> Set of tasks:
1. In the passage on American backyards, what were outdoor yards mainly used as before the 1950s?
2. In the text about American backyards, rewrite the part that begins with the words "Backyards are as" and ends with "Smithsonian Institution exhibit.", putting "suburban houses" in place of "suburban homes".

Passage to read START

A home in Long Beach, California, in the 1950s.
Maynard L. Parker/Courtesy of The Huntington Library in San Marino, California

Backyards are as American as apple pie and baseball. If you live in a suburban or rural area, chances are good that you have a lawn, and maybe a pool, some patio furniture, and a grill to boot.

This wasn’t always the case, though. As Smithsonian Insider reports, it wasn’t until the 1950s that Americans began to consider the backyard an extension of the home, as well as a space for recreation and relaxation. After World War II, Americans started leaving the big cities and moving to suburban homes that came equipped with private backyards. Then, after the 40-hour work week was implemented and wages started to increase, families started spending more money on patios, pools, and well-kept lawns, which became a “symbol of prosperity” in the 1950s, according to a new Smithsonian Institution exhibit.

A man mows his lawn in the 1950s
In this photo from the Smithsonian Institution's exhibit, a man mows his lawn in Long Beach, California, in the 1950s.
Maynard L. Parker/Courtesy of The Huntington
Library in San Marino, California

Entitled "Patios, Pools, & the Invention of the American Back Yard," the exhibition includes photographs, advertisements, and articles about backyards from the 1950s and 1960s. The traveling display is currently on view at the Temple Railroad & Heritage Museum in Temple, Texas, and from there it will head to Hartford, Connecticut, in December.

Prior to the 1950s, outdoor yards were primarily workspaces, MLive.com reports. Some families may have had a vegetable garden, but most yards were used to store tools, livestock, and other basic necessities.

The rise of the backyard was largely fueled by materials that were already on hand, but hadn’t been accessible to the average American during World War II. As Smithsonian Insider notes, companies that had manufactured aluminum and concrete for wartime efforts later switched to swimming pools, patio furniture, and even grilling utensils.

Passage to read END
Extracted information START

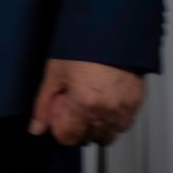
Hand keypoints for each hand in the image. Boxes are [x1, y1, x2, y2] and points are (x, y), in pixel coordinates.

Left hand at [29, 59, 145, 145]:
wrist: (113, 34)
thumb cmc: (83, 49)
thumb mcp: (54, 74)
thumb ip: (43, 105)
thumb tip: (36, 128)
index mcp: (84, 105)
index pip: (68, 138)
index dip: (58, 128)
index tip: (58, 115)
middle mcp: (106, 112)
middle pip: (88, 138)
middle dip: (76, 127)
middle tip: (72, 105)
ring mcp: (124, 110)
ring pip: (107, 135)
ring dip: (95, 126)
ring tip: (88, 103)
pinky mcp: (136, 104)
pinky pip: (123, 124)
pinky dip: (112, 119)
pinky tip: (103, 102)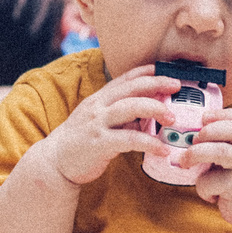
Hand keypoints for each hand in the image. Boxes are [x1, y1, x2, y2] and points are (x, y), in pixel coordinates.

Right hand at [29, 67, 174, 186]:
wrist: (54, 161)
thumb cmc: (81, 140)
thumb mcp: (97, 119)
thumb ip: (120, 114)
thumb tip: (149, 113)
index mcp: (99, 99)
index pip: (126, 78)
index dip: (148, 72)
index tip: (169, 71)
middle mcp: (98, 107)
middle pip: (131, 88)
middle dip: (156, 84)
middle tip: (177, 87)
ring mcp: (97, 124)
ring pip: (130, 108)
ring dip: (155, 109)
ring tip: (172, 118)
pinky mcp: (100, 143)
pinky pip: (129, 139)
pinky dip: (149, 143)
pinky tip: (162, 149)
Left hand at [187, 105, 231, 228]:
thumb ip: (220, 145)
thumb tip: (184, 135)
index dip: (222, 114)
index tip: (203, 117)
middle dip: (207, 132)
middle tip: (192, 140)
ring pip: (221, 152)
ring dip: (196, 154)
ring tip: (185, 162)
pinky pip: (210, 181)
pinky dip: (202, 187)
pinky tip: (209, 194)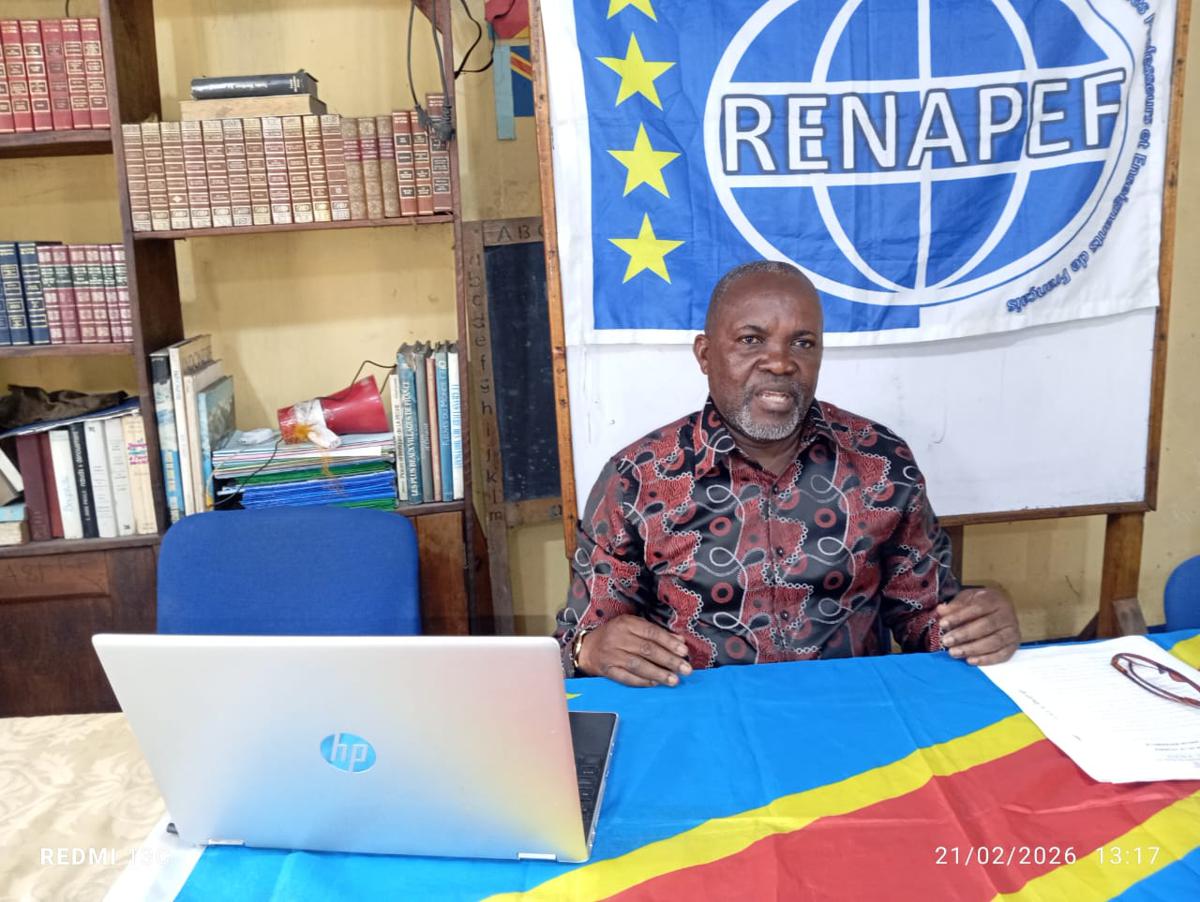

Extracted information END

> Expected outputs:
1. They were mainly workspaces.

2.
Backyards are as American as apple pie and baseball. If you live in a suburban or rural area, chances are good that you have a lawn, and maybe a pool, some patio furniture, and a grill to boot.

This wasn’t always the case, though. As Smithsonian Insider reports, it wasn’t until the 1950s that Americans began to consider the backyard an extension of the home, as well as a space for recreation and relaxation. After World War II, Americans started leaving the big cities and moving to suburban houses that came equipped with private backyards. Then, after the 40-hour work week was implemented and wages started to increase, families started spending more money on patios, pools, and well-kept lawns, which became a “symbol of prosperity” in the 1950s, according to a new Smithsonian Institution exhibit.